Directions => Copy out each line featuring the string "holder" from the entries beneath.
-=-=-
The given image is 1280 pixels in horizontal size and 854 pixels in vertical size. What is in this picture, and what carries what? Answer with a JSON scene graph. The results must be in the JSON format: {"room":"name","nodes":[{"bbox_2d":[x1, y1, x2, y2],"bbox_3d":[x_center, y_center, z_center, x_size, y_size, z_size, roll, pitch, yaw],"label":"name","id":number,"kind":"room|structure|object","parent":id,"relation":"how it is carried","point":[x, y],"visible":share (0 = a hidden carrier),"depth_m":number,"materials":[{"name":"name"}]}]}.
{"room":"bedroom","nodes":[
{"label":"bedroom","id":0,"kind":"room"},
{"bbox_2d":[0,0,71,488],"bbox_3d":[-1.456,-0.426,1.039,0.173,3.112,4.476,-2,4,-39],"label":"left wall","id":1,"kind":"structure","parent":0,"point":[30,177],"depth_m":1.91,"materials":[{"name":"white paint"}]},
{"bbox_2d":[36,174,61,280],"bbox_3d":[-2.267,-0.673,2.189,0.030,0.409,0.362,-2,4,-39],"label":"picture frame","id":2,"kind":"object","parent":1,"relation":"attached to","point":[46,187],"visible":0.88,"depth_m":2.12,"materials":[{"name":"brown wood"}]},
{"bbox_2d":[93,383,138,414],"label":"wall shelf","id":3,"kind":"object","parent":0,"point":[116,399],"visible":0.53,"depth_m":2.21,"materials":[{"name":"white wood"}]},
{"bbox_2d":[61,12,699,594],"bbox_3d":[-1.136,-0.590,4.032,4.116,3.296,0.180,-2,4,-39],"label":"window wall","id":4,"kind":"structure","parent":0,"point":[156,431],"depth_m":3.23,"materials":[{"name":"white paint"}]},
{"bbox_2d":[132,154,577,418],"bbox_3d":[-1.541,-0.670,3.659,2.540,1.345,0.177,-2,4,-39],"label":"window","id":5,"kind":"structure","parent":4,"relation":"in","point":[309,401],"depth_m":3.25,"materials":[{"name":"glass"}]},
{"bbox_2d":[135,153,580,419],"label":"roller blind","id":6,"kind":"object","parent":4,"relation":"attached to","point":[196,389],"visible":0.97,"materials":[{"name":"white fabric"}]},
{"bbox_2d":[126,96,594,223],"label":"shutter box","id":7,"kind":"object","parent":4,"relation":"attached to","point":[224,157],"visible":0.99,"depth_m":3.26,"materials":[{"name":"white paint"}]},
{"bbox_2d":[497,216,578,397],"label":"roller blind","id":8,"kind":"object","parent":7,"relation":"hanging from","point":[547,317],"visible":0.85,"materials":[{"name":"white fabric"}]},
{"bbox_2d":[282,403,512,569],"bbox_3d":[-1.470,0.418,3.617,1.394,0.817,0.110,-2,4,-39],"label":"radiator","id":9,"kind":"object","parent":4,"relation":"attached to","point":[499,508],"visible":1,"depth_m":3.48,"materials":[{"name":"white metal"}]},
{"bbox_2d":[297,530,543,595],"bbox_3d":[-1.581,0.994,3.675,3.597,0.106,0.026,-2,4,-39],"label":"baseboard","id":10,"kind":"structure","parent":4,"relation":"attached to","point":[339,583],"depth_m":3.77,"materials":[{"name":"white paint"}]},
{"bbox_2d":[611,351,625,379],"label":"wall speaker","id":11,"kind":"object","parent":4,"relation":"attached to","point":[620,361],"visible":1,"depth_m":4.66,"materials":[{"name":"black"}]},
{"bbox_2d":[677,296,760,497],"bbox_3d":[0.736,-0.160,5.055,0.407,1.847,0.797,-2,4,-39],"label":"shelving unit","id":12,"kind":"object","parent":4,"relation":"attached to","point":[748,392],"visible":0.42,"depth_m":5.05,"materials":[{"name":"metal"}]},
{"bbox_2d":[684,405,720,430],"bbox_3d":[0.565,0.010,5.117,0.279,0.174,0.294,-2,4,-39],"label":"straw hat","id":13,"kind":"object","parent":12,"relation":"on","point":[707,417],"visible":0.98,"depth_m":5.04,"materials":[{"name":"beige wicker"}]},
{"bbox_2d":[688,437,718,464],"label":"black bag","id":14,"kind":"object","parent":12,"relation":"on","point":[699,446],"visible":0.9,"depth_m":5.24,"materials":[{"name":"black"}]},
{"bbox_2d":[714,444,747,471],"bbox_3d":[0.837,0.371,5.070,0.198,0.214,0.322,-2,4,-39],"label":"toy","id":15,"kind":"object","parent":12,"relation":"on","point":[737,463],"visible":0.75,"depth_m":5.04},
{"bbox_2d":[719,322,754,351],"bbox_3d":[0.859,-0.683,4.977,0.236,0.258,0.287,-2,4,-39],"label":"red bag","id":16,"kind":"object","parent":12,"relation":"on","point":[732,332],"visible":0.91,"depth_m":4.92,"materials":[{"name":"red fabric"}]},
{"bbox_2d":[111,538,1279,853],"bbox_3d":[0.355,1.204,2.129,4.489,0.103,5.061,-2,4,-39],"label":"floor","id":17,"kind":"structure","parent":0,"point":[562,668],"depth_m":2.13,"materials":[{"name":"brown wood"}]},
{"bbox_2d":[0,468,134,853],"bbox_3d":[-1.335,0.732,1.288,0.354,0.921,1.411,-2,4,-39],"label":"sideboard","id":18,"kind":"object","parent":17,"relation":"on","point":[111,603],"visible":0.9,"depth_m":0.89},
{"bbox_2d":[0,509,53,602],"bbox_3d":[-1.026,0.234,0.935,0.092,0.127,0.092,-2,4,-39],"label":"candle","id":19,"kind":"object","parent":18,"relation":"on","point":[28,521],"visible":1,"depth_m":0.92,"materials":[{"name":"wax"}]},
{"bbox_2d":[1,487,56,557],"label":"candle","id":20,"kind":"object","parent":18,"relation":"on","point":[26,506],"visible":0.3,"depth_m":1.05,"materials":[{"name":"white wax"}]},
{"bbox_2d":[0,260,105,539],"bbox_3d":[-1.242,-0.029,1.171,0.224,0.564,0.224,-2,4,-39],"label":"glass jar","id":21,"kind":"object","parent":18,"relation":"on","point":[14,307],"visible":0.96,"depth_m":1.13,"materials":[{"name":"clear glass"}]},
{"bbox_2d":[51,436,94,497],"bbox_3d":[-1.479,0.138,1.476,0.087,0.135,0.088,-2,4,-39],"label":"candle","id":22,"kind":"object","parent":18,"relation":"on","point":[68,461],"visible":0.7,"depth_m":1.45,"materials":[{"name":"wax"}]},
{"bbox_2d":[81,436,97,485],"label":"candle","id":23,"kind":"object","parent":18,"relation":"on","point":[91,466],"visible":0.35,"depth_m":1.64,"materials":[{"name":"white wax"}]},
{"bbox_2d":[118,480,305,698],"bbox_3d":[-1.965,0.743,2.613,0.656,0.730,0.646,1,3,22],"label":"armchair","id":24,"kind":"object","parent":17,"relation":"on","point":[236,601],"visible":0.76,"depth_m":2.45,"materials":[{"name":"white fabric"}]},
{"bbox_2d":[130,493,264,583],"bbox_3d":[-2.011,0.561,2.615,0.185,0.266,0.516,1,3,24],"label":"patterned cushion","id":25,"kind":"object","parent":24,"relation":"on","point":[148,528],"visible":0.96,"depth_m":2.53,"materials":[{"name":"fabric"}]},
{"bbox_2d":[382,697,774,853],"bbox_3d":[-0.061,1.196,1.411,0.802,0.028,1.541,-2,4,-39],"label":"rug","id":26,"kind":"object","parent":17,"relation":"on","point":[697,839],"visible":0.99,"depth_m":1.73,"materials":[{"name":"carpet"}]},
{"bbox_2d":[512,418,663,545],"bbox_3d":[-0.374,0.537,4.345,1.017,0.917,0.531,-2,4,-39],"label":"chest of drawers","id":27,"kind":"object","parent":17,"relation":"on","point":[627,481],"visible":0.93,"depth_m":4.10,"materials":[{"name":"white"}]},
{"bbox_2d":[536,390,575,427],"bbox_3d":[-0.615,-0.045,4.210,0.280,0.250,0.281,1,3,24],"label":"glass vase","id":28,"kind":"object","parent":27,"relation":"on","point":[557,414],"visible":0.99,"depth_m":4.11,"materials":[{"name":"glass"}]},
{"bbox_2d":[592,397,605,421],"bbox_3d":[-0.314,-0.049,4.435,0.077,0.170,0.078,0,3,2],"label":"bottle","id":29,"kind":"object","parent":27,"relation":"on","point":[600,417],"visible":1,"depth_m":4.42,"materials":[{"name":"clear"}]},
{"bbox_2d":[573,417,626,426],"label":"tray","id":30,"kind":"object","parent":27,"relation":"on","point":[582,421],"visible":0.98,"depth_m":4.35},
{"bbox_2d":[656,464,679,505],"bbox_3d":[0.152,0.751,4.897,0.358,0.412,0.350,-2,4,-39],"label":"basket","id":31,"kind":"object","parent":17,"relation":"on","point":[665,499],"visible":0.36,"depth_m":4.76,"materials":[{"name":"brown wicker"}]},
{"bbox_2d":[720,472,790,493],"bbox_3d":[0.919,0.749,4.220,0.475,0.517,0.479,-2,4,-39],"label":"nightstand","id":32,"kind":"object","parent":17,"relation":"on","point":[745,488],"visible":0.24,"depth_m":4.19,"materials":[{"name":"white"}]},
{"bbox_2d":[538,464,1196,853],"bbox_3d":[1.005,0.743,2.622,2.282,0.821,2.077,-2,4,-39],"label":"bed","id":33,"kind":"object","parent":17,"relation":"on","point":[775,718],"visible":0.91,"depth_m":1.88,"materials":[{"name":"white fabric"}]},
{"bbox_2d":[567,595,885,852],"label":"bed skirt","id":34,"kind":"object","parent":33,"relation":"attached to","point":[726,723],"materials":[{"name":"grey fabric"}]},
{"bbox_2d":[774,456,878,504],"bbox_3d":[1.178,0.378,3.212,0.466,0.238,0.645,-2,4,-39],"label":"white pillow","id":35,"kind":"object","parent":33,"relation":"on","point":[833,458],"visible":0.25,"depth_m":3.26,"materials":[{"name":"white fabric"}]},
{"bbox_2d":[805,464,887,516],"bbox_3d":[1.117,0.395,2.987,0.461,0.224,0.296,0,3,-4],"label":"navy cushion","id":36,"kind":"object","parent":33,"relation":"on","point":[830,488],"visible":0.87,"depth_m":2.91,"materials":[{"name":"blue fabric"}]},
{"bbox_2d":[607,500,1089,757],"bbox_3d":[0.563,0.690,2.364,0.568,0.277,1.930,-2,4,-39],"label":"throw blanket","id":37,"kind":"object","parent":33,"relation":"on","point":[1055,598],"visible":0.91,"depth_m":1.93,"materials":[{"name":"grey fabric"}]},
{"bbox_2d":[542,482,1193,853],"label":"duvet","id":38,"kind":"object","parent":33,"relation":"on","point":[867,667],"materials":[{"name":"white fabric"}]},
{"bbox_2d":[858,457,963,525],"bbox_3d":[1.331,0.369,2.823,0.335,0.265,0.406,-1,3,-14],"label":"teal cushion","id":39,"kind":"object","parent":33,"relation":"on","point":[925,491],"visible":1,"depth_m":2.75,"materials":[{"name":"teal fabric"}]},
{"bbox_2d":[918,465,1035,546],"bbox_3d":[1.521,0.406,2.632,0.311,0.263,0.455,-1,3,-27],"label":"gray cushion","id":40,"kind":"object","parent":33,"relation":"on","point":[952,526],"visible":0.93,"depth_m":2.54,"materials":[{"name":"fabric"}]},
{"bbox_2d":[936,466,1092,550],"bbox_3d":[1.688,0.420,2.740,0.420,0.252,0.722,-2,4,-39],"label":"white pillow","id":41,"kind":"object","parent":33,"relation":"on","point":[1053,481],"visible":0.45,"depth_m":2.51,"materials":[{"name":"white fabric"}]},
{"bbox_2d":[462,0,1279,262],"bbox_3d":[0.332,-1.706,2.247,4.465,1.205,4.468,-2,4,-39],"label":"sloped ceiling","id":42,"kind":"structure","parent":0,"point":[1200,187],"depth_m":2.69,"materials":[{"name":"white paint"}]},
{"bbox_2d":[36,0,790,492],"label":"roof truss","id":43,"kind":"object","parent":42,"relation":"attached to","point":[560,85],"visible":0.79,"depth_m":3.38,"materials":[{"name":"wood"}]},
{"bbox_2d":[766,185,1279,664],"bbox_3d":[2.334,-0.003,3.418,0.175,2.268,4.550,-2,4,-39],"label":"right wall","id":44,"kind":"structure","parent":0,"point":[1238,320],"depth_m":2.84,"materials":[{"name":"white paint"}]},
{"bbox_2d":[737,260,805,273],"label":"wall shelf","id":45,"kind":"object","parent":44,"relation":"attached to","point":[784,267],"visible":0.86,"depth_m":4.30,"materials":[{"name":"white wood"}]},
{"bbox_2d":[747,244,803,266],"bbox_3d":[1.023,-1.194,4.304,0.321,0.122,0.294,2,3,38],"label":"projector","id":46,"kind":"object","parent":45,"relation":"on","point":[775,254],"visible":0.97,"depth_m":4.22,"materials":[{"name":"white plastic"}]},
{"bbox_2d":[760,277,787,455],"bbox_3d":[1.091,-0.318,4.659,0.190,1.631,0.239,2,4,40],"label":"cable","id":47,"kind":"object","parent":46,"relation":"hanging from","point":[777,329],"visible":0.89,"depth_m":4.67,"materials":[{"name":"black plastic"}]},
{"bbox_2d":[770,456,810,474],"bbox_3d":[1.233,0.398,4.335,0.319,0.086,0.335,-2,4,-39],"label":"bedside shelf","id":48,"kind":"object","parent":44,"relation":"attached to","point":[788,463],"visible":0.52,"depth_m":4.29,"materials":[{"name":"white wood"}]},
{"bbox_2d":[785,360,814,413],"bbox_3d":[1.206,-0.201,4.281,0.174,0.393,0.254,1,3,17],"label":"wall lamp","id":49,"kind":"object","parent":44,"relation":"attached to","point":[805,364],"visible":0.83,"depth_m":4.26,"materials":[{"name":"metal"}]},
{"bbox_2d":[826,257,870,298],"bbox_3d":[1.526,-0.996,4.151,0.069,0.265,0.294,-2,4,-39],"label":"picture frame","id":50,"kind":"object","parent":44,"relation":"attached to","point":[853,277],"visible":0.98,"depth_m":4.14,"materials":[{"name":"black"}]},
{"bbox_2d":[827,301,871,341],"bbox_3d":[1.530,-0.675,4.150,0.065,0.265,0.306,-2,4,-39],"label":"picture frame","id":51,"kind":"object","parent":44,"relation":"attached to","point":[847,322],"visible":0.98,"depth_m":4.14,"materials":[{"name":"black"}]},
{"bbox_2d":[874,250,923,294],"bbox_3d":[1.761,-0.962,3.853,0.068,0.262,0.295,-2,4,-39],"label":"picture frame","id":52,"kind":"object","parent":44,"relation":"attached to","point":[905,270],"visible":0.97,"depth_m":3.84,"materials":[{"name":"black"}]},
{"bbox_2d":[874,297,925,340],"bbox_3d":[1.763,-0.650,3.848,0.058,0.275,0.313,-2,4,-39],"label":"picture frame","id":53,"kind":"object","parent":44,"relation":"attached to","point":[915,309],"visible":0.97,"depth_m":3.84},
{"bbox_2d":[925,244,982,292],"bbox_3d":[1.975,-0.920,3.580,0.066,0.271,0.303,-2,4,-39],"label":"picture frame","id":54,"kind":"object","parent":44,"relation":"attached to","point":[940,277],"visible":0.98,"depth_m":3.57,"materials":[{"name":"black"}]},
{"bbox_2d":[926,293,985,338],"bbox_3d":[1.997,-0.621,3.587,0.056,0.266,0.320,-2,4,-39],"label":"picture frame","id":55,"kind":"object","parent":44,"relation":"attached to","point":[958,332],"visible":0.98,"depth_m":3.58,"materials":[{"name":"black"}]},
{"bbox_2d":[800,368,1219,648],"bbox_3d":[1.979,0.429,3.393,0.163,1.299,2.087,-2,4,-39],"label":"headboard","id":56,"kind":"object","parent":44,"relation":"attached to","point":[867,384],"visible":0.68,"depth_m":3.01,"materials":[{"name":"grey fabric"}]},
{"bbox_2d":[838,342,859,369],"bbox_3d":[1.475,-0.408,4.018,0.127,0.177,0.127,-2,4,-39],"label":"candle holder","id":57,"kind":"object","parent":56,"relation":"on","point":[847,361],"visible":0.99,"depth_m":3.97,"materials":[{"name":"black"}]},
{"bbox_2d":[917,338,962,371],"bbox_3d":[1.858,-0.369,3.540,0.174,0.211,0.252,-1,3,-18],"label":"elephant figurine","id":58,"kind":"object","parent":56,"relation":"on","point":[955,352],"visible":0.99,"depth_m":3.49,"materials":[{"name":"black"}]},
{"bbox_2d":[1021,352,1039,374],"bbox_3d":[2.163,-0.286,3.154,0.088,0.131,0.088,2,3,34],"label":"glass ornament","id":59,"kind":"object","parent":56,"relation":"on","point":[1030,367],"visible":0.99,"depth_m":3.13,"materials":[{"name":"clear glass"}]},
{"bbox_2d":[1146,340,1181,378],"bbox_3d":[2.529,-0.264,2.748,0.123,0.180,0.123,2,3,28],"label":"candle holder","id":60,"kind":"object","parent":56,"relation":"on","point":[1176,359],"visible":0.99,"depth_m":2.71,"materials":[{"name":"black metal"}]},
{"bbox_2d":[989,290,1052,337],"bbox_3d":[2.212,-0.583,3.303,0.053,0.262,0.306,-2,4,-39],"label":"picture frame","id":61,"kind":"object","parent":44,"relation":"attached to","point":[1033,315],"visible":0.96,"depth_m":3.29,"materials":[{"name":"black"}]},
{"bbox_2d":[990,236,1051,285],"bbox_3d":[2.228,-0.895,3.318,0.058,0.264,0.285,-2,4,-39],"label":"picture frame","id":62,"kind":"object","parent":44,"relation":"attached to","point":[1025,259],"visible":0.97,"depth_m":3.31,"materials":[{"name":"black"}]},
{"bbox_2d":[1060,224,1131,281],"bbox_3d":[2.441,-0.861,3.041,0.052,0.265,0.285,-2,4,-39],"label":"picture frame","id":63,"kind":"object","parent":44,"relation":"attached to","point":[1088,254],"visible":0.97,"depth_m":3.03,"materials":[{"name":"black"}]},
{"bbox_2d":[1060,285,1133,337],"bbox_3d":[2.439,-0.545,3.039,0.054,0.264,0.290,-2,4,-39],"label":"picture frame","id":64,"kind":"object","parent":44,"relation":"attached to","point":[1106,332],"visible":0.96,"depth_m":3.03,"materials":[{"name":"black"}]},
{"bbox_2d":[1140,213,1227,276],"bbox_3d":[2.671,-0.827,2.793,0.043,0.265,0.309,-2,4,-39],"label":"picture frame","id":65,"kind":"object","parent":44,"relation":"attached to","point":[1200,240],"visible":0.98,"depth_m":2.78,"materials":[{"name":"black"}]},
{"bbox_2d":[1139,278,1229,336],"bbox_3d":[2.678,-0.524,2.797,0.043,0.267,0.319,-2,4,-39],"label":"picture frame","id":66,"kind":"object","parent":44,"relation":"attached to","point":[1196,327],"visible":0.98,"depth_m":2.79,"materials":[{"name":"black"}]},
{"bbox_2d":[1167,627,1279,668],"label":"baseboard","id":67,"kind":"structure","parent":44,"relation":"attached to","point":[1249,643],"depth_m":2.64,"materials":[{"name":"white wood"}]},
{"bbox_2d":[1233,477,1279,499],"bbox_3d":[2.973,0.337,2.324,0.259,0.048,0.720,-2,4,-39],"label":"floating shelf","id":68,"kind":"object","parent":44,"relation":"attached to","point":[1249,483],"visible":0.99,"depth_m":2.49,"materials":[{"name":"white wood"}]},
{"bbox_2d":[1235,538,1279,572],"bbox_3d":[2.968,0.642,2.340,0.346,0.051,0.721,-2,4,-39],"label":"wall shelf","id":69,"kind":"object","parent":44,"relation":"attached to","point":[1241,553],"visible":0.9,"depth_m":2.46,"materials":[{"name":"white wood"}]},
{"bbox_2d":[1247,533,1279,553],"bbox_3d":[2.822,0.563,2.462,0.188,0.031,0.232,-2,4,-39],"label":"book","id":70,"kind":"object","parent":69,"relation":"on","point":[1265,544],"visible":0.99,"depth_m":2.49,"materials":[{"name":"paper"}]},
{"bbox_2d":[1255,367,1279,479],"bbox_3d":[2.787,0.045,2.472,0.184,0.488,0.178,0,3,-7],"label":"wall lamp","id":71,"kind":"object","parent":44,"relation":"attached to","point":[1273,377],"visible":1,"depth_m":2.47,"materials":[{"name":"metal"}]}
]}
-=-=-
Answer to the exercise =>
{"bbox_2d":[838,342,859,369],"bbox_3d":[1.475,-0.408,4.018,0.127,0.177,0.127,-2,4,-39],"label":"candle holder","id":57,"kind":"object","parent":56,"relation":"on","point":[847,361],"visible":0.99,"depth_m":3.97,"materials":[{"name":"black"}]},
{"bbox_2d":[1146,340,1181,378],"bbox_3d":[2.529,-0.264,2.748,0.123,0.180,0.123,2,3,28],"label":"candle holder","id":60,"kind":"object","parent":56,"relation":"on","point":[1176,359],"visible":0.99,"depth_m":2.71,"materials":[{"name":"black metal"}]},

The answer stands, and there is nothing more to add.